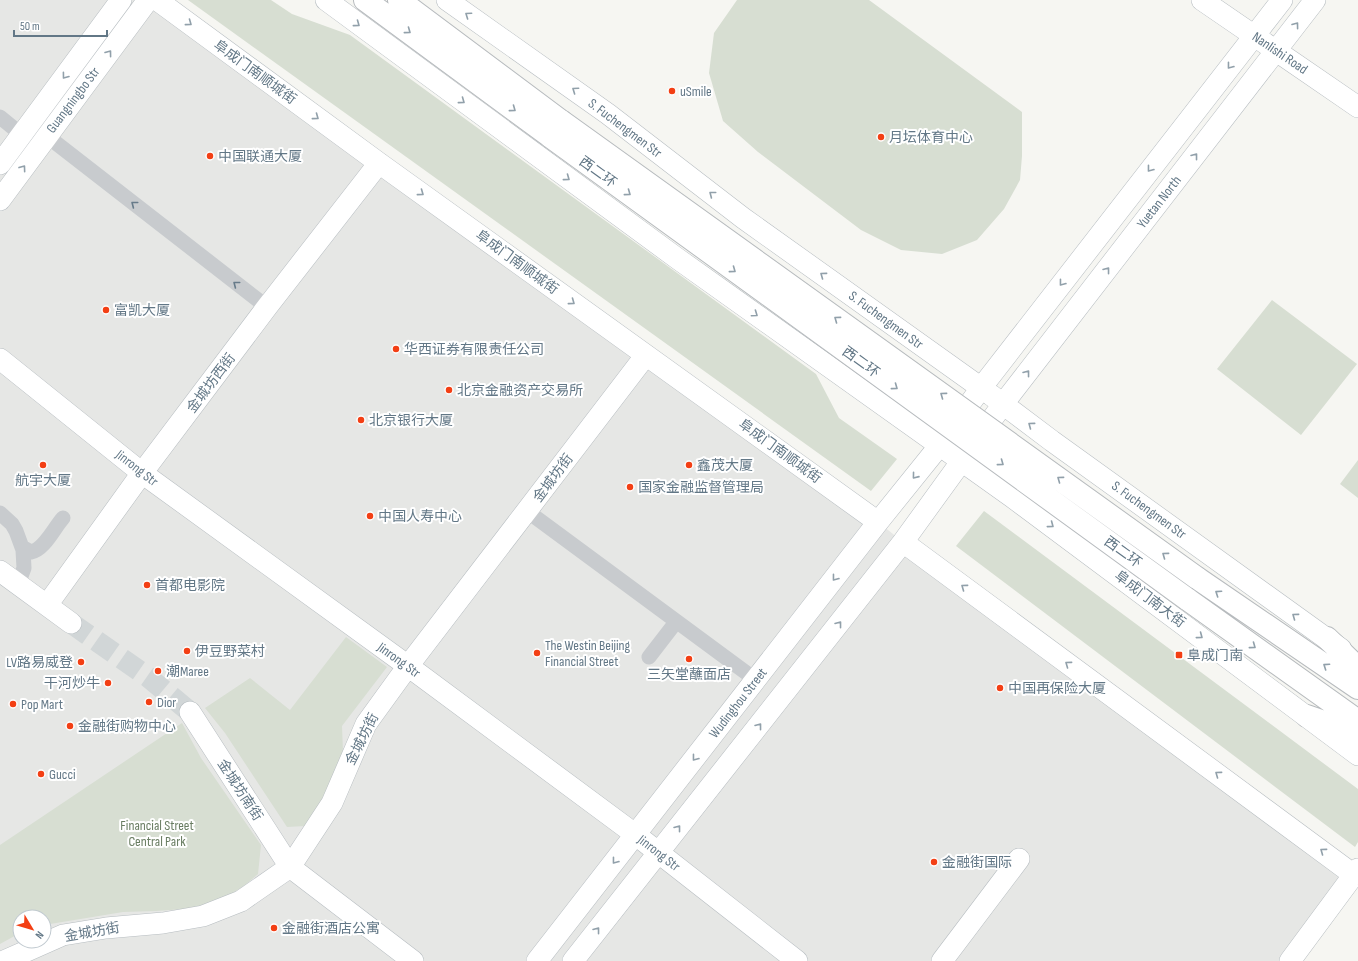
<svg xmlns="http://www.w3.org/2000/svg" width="1358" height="961" font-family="'Sofia Sans Condensed','Noto Sans SC',sans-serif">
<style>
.built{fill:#e6e7e5;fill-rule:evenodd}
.green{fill:#d7ded2}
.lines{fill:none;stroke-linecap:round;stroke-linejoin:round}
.secondary-tunnel{stroke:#d1d6d7;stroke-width:21;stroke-dasharray:21 10;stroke-linecap:butt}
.secondary-casing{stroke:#b7bdc1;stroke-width:22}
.highway-casing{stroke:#b7bbbe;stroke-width:24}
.street{stroke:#c8cbce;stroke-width:15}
.secondary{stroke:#fff;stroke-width:21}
.highway{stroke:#fff;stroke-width:22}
.highway-bridge-casing{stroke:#b7bbbe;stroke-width:24;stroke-linecap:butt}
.highway-bridge{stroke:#fff;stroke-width:22}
.oneway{stroke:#91a0aa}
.oneway2{stroke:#677b8a}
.poi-dot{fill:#f33f14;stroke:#fff;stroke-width:1.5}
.labels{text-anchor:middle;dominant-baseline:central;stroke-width:4;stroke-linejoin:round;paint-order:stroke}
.street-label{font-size:14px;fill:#627786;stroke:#fff}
.poi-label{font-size:14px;fill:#627786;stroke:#fff;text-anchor:start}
.park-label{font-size:14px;fill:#687c61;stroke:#fff}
</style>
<rect width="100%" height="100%" fill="#f6f6f2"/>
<path class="built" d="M0,0H156L878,522L903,542L1354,875L1290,961H0ZM20,917H44V941H20Z"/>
<path class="green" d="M188,0H271L292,14L350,35L816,374L839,418L897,459L871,491Z
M737,0H869L1022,112V156L1020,180L1004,209L977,240L942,254L901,250L861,230L758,152L723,121L709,73L714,33Z
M1272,300L1357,364L1301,435L1217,369Z
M1358,460V498L1340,484Z
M984,511L1358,789V842L1355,847L956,546Z
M346,637L387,667L342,726L343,752L320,807L305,826L287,827L225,733L205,708L250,678L290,710Z
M182,723L201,758L261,845L258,874L244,886L221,900L198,908L156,911L123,912L44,925V917H20V933L0,944V845Z"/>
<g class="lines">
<path class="secondary-tunnel" d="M71,623L148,677L190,712"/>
<g class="secondary-casing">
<path id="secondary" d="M157,0L379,163L878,522
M326,0L678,259L1012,497L1358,755
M447,0L608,114L743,218L991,395L1052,441L1341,649
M1202,0L1358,107
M0,164L121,0
M0,200L148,0
M0,359L142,473L408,666L636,835L797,961
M903,542L1354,875
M0,571L71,623
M47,605L142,473L267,307L379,163
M190,712L290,867L413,961
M4,961L63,935L106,928L163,923L203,916L241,901L290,867L332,803L366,724L408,666L646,355
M537,961L878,522L940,445L981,388L1282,0
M573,961L903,542L1003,404L1315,0
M942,961L1019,859
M1290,961L1358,869"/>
</g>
<g class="highway-casing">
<path id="highway" d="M365,0L551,137
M399,0L561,121
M1197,578L1358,688
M1187,599L1358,721
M1327,638L1358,668
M1307,716L1358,734"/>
</g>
<path class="street" d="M0,117L22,135
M47,136L267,307
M527,511L756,680
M0,513L12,524L16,531L23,550L24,568L18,584
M22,547L31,552C44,550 54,528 63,518
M649,657L676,622"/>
<use href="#secondary" class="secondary"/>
<use href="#highway" class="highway"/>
<g class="highway-bridge-casing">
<path id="highway-bridge" d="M561,121L1197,578
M551,137L1187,599"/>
</g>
<use href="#highway-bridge" class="highway-bridge"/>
</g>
<defs><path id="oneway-chevron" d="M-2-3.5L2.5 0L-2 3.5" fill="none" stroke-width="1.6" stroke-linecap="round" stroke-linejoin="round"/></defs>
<g class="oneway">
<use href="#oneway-chevron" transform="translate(468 15) rotate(-145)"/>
<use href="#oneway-chevron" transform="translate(189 23) rotate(36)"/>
<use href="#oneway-chevron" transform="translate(357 24) rotate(36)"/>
<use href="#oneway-chevron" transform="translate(1296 25) rotate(-53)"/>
<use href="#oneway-chevron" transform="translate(408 31) rotate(36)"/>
<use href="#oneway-chevron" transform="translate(109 53) rotate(-53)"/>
<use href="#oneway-chevron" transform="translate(1230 66) rotate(128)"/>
<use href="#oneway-chevron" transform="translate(65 76) rotate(127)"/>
<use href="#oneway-chevron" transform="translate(575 90) rotate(-145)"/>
<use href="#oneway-chevron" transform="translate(462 101) rotate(36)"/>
<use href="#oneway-chevron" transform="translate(513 109) rotate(36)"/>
<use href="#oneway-chevron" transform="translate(316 117) rotate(36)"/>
<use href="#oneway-chevron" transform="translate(1195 156) rotate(-52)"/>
<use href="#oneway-chevron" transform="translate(23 168) rotate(-54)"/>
<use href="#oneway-chevron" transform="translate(1150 169) rotate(128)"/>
<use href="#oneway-chevron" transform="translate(567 178) rotate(36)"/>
<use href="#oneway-chevron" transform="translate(421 193) rotate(36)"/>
<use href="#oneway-chevron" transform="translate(628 193) rotate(36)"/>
<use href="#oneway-chevron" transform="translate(712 194) rotate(-142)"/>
<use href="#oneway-chevron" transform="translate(733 270) rotate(36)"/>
<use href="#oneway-chevron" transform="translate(1107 270) rotate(-52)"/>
<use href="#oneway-chevron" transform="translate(823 275) rotate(-144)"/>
<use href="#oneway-chevron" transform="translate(1062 283) rotate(128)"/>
<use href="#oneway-chevron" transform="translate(572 302) rotate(36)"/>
<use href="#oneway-chevron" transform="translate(755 314) rotate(35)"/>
<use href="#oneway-chevron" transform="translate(837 319) rotate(-144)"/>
<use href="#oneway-chevron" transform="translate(1027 373) rotate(-52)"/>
<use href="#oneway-chevron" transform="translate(895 387) rotate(36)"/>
<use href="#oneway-chevron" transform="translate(943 395) rotate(-144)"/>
<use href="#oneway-chevron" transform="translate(1031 425) rotate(-143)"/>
<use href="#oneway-chevron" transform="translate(1001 463) rotate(36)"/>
<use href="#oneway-chevron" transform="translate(915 476) rotate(129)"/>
<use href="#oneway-chevron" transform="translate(1060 479) rotate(-144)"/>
<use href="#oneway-chevron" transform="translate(1051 525) rotate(37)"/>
<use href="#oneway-chevron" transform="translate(1165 555) rotate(-144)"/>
<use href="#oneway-chevron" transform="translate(835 578) rotate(128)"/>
<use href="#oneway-chevron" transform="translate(964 587) rotate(-144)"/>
<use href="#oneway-chevron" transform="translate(1218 593) rotate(-146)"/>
<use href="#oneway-chevron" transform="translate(1295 616) rotate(-144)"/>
<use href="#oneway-chevron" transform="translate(839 624) rotate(-52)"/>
<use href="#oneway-chevron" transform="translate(1200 636) rotate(37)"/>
<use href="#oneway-chevron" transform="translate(1253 646) rotate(36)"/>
<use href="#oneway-chevron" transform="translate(1068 664) rotate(-144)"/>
<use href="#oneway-chevron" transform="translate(1326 666) rotate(-146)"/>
<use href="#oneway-chevron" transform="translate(759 726) rotate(-52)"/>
<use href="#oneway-chevron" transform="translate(695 758) rotate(128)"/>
<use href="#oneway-chevron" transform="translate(1218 774) rotate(-144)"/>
<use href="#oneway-chevron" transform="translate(678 828) rotate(-52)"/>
<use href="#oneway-chevron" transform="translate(1323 851) rotate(-144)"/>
<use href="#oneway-chevron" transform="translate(615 861) rotate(128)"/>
<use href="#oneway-chevron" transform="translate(597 930) rotate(-52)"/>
</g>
<g class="oneway2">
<use href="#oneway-chevron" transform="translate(134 204) rotate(-142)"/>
<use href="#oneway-chevron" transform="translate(236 284) rotate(-142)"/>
</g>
<g class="poi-dot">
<circle cx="672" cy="91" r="4"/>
<circle cx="881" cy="137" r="4"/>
<circle cx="210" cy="156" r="4"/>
<circle cx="106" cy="310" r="4"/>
<circle cx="396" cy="349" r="4"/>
<circle cx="449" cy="390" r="4"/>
<circle cx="361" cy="420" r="4"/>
<circle cx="43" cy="465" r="4"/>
<circle cx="689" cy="465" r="4"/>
<circle cx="630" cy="487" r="4"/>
<circle cx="370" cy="516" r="4"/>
<circle cx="147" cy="585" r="4"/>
<circle cx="187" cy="651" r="4"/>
<circle cx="537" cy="653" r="4"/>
<rect x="1175" y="651" width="8" height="8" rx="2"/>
<circle cx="689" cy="659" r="4"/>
<circle cx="81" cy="662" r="4"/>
<circle cx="158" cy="671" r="4"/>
<circle cx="108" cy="683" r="4"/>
<circle cx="1000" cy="688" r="4"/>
<circle cx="149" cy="702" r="4"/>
<circle cx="13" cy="704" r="4"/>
<circle cx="70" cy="726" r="4"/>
<circle cx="41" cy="774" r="4"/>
<circle cx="934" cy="862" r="4"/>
<circle cx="274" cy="928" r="4"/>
</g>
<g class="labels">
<g class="street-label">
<text transform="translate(1280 53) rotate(34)">Nanlishi Road</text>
<text transform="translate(255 72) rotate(36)">阜成门南顺城街</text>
<text transform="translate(73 100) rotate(-53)">Guangningbo Str</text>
<text transform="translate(625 128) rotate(37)">S. Fuchengmen Str</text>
<text transform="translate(598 172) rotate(36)">西二环</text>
<text transform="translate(1159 202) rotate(-52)">Yuetan North</text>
<text transform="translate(517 262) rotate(36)">阜成门南顺城街</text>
<text transform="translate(886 320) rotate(36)">S. Fuchengmen Str</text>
<text transform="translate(861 362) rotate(36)">西二环</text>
<text transform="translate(211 383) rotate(-53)">金城坊西街</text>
<text transform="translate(780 451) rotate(36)">阜成门南顺城街</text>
<text transform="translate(137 468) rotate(38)">Jinrong Str</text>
<text transform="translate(553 478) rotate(-53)">金城坊街</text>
<text transform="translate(1149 510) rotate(36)">S. Fuchengmen Str</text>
<text transform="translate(1123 552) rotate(36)">西二环</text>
<text transform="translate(1150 599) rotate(37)">阜成门南大街</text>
<text transform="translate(399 660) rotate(36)">Jinrong Str</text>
<text transform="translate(738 703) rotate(-52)">Wudinghou Street</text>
<text transform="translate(362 739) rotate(-63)">金城坊街</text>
<text transform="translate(240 790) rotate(57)">金城坊南街</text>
<text transform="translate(659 853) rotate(38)">Jinrong Str</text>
<text transform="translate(92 932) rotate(-10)">金城坊街</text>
</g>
<g class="poi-label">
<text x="680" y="91">uSmile</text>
<text x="889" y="137">月坛体育中心</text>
<text x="218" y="156">中国联通大厦</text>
<text x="114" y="310">富凯大厦</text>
<text x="404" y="349">华西证券有限责任公司</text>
<text x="457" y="390">北京金融资产交易所</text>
<text x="369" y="420">北京银行大厦</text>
<text x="697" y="465">鑫茂大厦</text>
<text x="43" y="480" text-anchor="middle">航宇大厦</text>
<text x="638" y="487">国家金融监督管理局</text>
<text x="378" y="516">中国人寿中心</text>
<text x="155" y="585">首都电影院</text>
<text x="545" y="645">The Westin Beijing<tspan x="545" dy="16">Financial Street</tspan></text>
<text x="195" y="651">伊豆野菜村</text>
<text x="1187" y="655">阜成门南</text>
<text x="73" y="662" text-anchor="end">LV路易威登</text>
<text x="166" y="671">潮Maree</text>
<text x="689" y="674" text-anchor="middle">三矢堂蘸面店</text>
<text x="100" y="683" text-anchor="end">干河炒牛</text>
<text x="1008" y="688">中国再保险大厦</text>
<text x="157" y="702">Dior</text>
<text x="21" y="704">Pop Mart</text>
<text x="78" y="726">金融街购物中心</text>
<text x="49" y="774">Gucci</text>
<text x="942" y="862">金融街国际</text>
<text x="282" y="928">金融街酒店公寓</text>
</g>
<g class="park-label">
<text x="157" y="825">Financial Street<tspan x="157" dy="16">Central Park</tspan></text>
</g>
</g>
<g transform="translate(32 929) rotate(128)"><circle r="19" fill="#ffffff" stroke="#c0c9cf"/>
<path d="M0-3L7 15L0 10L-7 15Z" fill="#f33f14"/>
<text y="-6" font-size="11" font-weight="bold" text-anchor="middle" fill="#627786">N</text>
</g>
<path d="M14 30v6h93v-6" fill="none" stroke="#627786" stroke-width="2"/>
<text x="20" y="30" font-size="12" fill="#627786" stroke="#ffffff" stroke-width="3" paint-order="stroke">50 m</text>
</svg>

#####

▸ **Task item**
Each line of the listing that includes the word "lines" should be copied out.

▸ **Answer to this exercise**
.lines{fill:none;stroke-linecap:round;stroke-linejoin:round}
<g class="lines">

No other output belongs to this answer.